— BEGIN Supplied information —

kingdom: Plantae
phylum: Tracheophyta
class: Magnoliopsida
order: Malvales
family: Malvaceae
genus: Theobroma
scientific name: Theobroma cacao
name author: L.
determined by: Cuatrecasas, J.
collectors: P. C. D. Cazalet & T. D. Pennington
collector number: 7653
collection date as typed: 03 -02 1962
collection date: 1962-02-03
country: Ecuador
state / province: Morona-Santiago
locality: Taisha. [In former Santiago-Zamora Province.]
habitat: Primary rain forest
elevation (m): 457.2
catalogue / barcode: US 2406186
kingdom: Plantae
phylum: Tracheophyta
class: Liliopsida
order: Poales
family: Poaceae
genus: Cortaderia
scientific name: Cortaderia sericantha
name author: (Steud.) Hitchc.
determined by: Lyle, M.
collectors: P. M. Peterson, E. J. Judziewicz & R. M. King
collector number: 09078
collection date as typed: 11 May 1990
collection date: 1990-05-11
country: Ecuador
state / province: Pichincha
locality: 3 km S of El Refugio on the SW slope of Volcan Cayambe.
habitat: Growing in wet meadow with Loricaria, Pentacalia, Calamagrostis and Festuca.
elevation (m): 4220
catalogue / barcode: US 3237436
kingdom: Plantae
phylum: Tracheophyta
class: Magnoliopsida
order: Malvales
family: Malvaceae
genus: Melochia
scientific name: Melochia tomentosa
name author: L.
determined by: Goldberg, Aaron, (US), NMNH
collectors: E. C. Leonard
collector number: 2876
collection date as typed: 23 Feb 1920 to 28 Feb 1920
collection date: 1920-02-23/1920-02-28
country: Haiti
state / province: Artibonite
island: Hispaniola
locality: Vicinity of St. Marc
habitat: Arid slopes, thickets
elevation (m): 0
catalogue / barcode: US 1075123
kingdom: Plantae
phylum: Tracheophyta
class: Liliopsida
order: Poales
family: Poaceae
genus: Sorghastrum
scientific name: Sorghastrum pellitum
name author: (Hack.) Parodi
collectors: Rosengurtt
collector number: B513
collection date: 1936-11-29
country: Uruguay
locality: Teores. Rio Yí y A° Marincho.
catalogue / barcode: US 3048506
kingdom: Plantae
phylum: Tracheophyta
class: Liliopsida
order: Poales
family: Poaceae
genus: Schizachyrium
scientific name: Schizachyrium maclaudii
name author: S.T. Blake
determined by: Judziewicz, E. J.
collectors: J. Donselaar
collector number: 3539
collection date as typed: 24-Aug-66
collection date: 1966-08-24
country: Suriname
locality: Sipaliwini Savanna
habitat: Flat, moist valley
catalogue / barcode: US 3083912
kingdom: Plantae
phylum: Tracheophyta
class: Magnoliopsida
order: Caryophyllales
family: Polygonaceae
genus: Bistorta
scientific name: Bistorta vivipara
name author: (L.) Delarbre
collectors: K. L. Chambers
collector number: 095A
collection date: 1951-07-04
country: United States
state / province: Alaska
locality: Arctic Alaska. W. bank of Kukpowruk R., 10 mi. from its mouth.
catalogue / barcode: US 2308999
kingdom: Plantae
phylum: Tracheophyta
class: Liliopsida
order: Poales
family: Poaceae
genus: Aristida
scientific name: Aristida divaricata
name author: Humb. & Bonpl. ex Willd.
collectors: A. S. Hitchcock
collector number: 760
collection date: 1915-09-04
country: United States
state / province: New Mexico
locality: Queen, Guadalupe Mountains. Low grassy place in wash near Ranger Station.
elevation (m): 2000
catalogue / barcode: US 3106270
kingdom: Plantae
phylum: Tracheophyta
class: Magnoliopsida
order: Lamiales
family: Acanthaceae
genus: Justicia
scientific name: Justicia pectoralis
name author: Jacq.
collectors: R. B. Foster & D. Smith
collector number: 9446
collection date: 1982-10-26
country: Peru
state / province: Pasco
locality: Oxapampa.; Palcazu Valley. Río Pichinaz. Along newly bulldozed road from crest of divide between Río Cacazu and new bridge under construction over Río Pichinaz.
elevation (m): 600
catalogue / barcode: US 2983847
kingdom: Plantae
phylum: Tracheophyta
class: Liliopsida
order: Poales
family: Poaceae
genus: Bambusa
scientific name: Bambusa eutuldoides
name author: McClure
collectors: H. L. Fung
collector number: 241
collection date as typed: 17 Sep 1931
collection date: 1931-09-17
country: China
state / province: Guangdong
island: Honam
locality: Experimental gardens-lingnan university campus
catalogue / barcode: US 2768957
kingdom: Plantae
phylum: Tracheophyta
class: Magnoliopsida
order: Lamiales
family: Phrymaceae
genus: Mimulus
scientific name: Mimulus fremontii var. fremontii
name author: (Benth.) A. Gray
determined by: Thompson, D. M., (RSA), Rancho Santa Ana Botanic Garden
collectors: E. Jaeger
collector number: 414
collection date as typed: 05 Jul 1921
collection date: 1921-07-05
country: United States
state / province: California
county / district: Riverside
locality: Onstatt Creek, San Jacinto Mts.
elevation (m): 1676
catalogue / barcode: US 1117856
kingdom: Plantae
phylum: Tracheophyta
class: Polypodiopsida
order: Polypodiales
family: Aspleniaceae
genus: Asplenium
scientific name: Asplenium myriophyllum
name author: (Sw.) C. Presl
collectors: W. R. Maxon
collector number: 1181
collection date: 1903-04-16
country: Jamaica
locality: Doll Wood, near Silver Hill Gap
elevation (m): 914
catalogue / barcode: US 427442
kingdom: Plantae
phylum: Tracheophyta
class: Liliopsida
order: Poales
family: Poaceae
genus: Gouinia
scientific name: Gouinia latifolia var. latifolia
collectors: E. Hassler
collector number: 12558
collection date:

— END Supplied information —

Convert every line of the data above into a JSON array of strings, one string per line, skipping any blank lines.

[
  "kingdom: Plantae",
  "phylum: Tracheophyta",
  "class: Magnoliopsida",
  "order: Malvales",
  "family: Malvaceae",
  "genus: Theobroma",
  "scientific name: Theobroma cacao",
  "name author: L.",
  "determined by: Cuatrecasas, J.",
  "collectors: P. C. D. Cazalet & T. D. Pennington",
  "collector number: 7653",
  "collection date as typed: 03 -02 1962",
  "collection date: 1962-02-03",
  "country: Ecuador",
  "state / province: Morona-Santiago",
  "locality: Taisha. [In former Santiago-Zamora Province.]",
  "habitat: Primary rain forest",
  "elevation (m): 457.2",
  "catalogue / barcode: US 2406186",
  "kingdom: Plantae",
  "phylum: Tracheophyta",
  "class: Liliopsida",
  "order: Poales",
  "family: Poaceae",
  "genus: Cortaderia",
  "scientific name: Cortaderia sericantha",
  "name author: (Steud.) Hitchc.",
  "determined by: Lyle, M.",
  "collectors: P. M. Peterson, E. J. Judziewicz & R. M. King",
  "collector number: 09078",
  "collection date as typed: 11 May 1990",
  "collection date: 1990-05-11",
  "country: Ecuador",
  "state / province: Pichincha",
  "locality: 3 km S of El Refugio on the SW slope of Volcan Cayambe.",
  "habitat: Growing in wet meadow with Loricaria, Pentacalia, Calamagrostis and Festuca.",
  "elevation (m): 4220",
  "catalogue / barcode: US 3237436",
  "kingdom: Plantae",
  "phylum: Tracheophyta",
  "class: Magnoliopsida",
  "order: Malvales",
  "family: Malvaceae",
  "genus: Melochia",
  "scientific name: Melochia tomentosa",
  "name author: L.",
  "determined by: Goldberg, Aaron, (US), NMNH",
  "collectors: E. C. Leonard",
  "collector number: 2876",
  "collection date as typed: 23 Feb 1920 to 28 Feb 1920",
  "collection date: 1920-02-23/1920-02-28",
  "country: Haiti",
  "state / province: Artibonite",
  "island: Hispaniola",
  "locality: Vicinity of St. Marc",
  "habitat: Arid slopes, thickets",
  "elevation (m): 0",
  "catalogue / barcode: US 1075123",
  "kingdom: Plantae",
  "phylum: Tracheophyta",
  "class: Liliopsida",
  "order: Poales",
  "family: Poaceae",
  "genus: Sorghastrum",
  "scientific name: Sorghastrum pellitum",
  "name author: (Hack.) Parodi",
  "collectors: Rosengurtt",
  "collector number: B513",
  "collection date: 1936-11-29",
  "country: Uruguay",
  "locality: Teores. Rio Yí y A° Marincho.",
  "catalogue / barcode: US 3048506",
  "kingdom: Plantae",
  "phylum: Tracheophyta",
  "class: Liliopsida",
  "order: Poales",
  "family: Poaceae",
  "genus: Schizachyrium",
  "scientific name: Schizachyrium maclaudii",
  "name author: S.T. Blake",
  "determined by: Judziewicz, E. J.",
  "collectors: J. Donselaar",
  "collector number: 3539",
  "collection date as typed: 24-Aug-66",
  "collection date: 1966-08-24",
  "country: Suriname",
  "locality: Sipaliwini Savanna",
  "habitat: Flat, moist valley",
  "catalogue / barcode: US 3083912",
  "kingdom: Plantae",
  "phylum: Tracheophyta",
  "class: Magnoliopsida",
  "order: Caryophyllales",
  "family: Polygonaceae",
  "genus: Bistorta",
  "scientific name: Bistorta vivipara",
  "name author: (L.) Delarbre",
  "collectors: K. L. Chambers",
  "collector number: 095A",
  "collection date: 1951-07-04",
  "country: United States",
  "state / province: Alaska",
  "locality: Arctic Alaska. W. bank of Kukpowruk R., 10 mi. from its mouth.",
  "catalogue / barcode: US 2308999",
  "kingdom: Plantae",
  "phylum: Tracheophyta",
  "class: Liliopsida",
  "order: Poales",
  "family: Poaceae",
  "genus: Aristida",
  "scientific name: Aristida divaricata",
  "name author: Humb. & Bonpl. ex Willd.",
  "collectors: A. S. Hitchcock",
  "collector number: 760",
  "collection date: 1915-09-04",
  "country: United States",
  "state / province: New Mexico",
  "locality: Queen, Guadalupe Mountains. Low grassy place in wash near Ranger Station.",
  "elevation (m): 2000",
  "catalogue / barcode: US 3106270",
  "kingdom: Plantae",
  "phylum: Tracheophyta",
  "class: Magnoliopsida",
  "order: Lamiales",
  "family: Acanthaceae",
  "genus: Justicia",
  "scientific name: Justicia pectoralis",
  "name author: Jacq.",
  "collectors: R. B. Foster & D. Smith",
  "collector number: 9446",
  "collection date: 1982-10-26",
  "country: Peru",
  "state / province: Pasco",
  "locality: Oxapampa.; Palcazu Valley. Río Pichinaz. Along newly bulldozed road from crest of divide between Río Cacazu and new bridge under construction over Río Pichinaz.",
  "elevation (m): 600",
  "catalogue / barcode: US 2983847",
  "kingdom: Plantae",
  "phylum: Tracheophyta",
  "class: Liliopsida",
  "order: Poales",
  "family: Poaceae",
  "genus: Bambusa",
  "scientific name: Bambusa eutuldoides",
  "name author: McClure",
  "collectors: H. L. Fung",
  "collector number: 241",
  "collection date as typed: 17 Sep 1931",
  "collection date: 1931-09-17",
  "country: China",
  "state / province: Guangdong",
  "island: Honam",
  "locality: Experimental gardens-lingnan university campus",
  "catalogue / barcode: US 2768957",
  "kingdom: Plantae",
  "phylum: Tracheophyta",
  "class: Magnoliopsida",
  "order: Lamiales",
  "family: Phrymaceae",
  "genus: Mimulus",
  "scientific name: Mimulus fremontii var. fremontii",
  "name author: (Benth.) A. Gray",
  "determined by: Thompson, D. M., (RSA), Rancho Santa Ana Botanic Garden",
  "collectors: E. Jaeger",
  "collector number: 414",
  "collection date as typed: 05 Jul 1921",
  "collection date: 1921-07-05",
  "country: United States",
  "state / province: California",
  "county / district: Riverside",
  "locality: Onstatt Creek, San Jacinto Mts.",
  "elevation (m): 1676",
  "catalogue / barcode: US 1117856",
  "kingdom: Plantae",
  "phylum: Tracheophyta",
  "class: Polypodiopsida",
  "order: Polypodiales",
  "family: Aspleniaceae",
  "genus: Asplenium",
  "scientific name: Asplenium myriophyllum",
  "name author: (Sw.) C. Presl",
  "collectors: W. R. Maxon",
  "collector number: 1181",
  "collection date: 1903-04-16",
  "country: Jamaica",
  "locality: Doll Wood, near Silver Hill Gap",
  "elevation (m): 914",
  "catalogue / barcode: US 427442",
  "kingdom: Plantae",
  "phylum: Tracheophyta",
  "class: Liliopsida",
  "order: Poales",
  "family: Poaceae",
  "genus: Gouinia",
  "scientific name: Gouinia latifolia var. latifolia",
  "collectors: E. Hassler",
  "collector number: 12558",
  "collection date:"
]